Work instruction:
Upon reaching the line that contains "置窗口。通过测试曲线的特征变化判断设备健康状态、精" in the records below, begin repeating every line exactly through the last one, skipping pictures.

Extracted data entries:
───
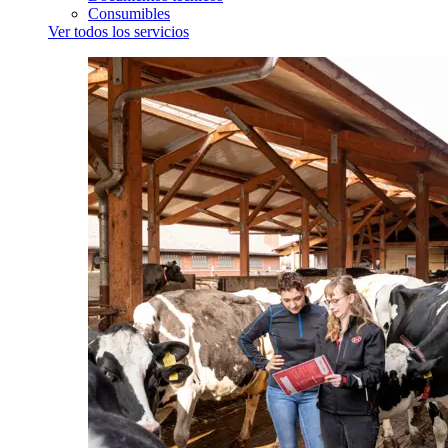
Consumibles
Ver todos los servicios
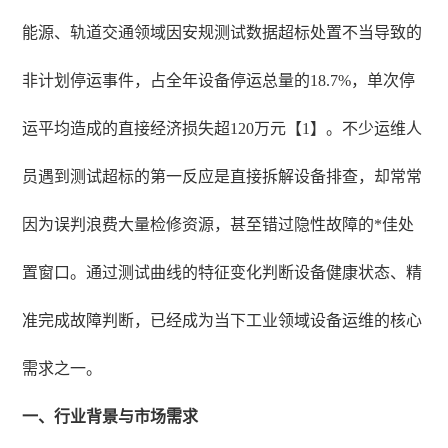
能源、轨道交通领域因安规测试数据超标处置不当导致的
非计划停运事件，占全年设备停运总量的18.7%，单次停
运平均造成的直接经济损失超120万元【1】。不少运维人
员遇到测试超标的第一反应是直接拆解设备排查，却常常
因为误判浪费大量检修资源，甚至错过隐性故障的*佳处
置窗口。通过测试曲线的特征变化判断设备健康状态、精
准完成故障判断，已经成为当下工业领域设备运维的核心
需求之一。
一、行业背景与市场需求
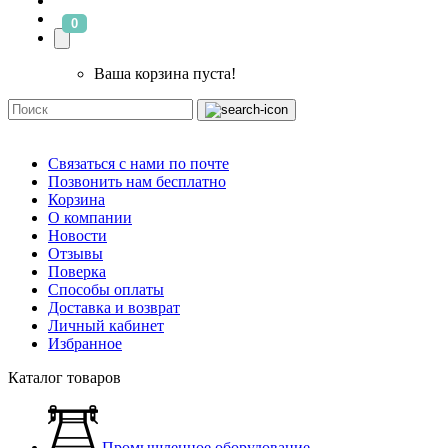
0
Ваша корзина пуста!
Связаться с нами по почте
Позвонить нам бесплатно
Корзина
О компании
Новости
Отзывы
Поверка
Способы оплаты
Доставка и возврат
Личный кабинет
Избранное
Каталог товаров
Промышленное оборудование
───
Result of the exercise:
置窗口。通过测试曲线的特征变化判断设备健康状态、精
准完成故障判断，已经成为当下工业领域设备运维的核心
需求之一。
一、行业背景与市场需求
0
Ваша корзина пуста!
Связаться с нами по почте
Позвонить нам бесплатно
Корзина
О компании
Новости
Отзывы
Поверка
Способы оплаты
Доставка и возврат
Личный кабинет
Избранное
Каталог товаров
Промышленное оборудование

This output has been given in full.